INPUT DATA -
§ §

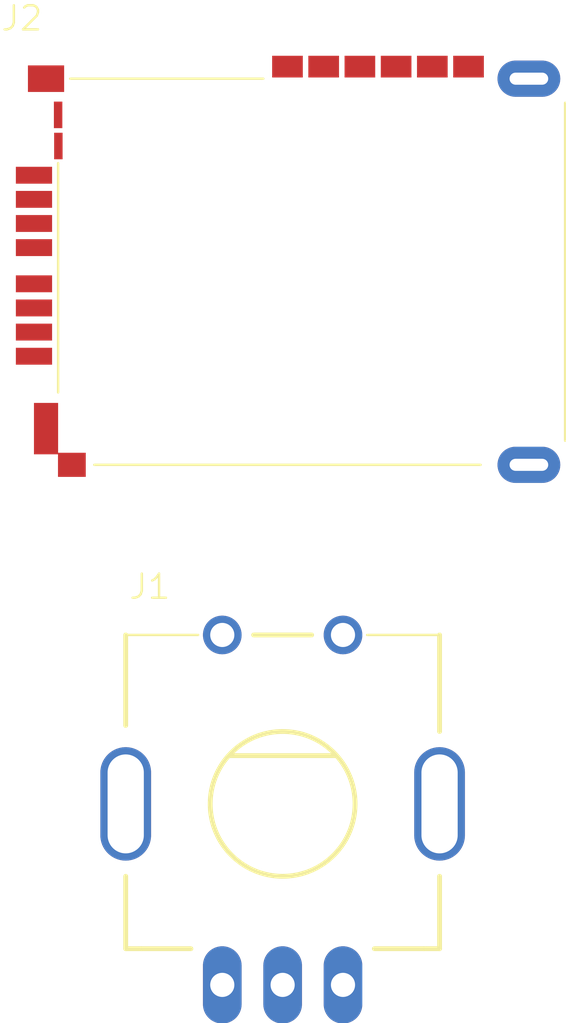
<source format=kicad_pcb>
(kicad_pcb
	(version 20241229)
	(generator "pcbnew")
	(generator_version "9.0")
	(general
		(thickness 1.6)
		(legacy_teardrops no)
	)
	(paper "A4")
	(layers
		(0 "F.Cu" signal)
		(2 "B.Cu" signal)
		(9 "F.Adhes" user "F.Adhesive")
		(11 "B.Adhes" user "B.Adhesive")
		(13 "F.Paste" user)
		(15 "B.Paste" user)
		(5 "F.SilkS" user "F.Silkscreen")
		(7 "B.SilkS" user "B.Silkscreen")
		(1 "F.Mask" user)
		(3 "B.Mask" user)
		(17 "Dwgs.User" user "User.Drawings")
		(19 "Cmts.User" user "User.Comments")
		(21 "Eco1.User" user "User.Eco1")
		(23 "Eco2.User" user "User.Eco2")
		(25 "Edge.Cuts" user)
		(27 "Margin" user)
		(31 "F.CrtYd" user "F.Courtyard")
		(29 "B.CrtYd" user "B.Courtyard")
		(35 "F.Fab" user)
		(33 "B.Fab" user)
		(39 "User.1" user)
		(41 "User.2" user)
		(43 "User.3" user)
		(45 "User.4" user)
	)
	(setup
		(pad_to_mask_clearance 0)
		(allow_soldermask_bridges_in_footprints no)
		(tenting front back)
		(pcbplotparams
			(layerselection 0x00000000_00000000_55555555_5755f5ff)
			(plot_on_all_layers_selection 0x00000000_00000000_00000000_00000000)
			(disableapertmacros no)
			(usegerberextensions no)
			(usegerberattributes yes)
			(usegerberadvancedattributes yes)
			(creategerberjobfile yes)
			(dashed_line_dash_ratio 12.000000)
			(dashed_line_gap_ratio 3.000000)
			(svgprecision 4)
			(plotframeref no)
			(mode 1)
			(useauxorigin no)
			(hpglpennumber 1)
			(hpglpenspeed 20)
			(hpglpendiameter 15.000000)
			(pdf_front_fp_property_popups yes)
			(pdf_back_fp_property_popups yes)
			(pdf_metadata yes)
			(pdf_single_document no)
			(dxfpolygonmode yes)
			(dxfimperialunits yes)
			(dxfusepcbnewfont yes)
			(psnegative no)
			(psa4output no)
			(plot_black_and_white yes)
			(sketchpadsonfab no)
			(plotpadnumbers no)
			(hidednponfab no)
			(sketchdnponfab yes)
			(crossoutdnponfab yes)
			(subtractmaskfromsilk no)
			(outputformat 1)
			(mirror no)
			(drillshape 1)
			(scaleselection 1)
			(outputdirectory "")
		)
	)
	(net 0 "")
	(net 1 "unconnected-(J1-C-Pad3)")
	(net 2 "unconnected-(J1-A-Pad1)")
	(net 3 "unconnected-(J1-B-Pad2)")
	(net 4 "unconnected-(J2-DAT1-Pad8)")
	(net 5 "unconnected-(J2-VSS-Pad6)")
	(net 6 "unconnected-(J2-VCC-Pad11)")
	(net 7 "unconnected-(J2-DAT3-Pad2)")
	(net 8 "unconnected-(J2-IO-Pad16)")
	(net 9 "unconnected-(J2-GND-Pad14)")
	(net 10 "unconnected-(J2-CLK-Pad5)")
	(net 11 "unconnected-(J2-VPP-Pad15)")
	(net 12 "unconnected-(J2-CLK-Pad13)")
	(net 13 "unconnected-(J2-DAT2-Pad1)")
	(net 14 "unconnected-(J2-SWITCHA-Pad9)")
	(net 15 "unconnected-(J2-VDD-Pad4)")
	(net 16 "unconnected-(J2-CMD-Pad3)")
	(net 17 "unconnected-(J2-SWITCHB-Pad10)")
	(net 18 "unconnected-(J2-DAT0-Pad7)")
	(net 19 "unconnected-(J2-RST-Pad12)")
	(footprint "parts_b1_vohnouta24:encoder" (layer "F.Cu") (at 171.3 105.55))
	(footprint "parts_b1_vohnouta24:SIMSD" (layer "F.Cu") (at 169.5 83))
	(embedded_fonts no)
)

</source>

§ §

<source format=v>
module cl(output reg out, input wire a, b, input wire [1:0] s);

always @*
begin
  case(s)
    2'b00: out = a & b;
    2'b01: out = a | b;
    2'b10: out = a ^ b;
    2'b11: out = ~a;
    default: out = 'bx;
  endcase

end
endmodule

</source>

§ §

Return only the lines of the records in which the string "SilkS" appears.

		(5 "F.SilkS" user "F.Silkscreen")
		(7 "B.SilkS" user "B.Silkscreen")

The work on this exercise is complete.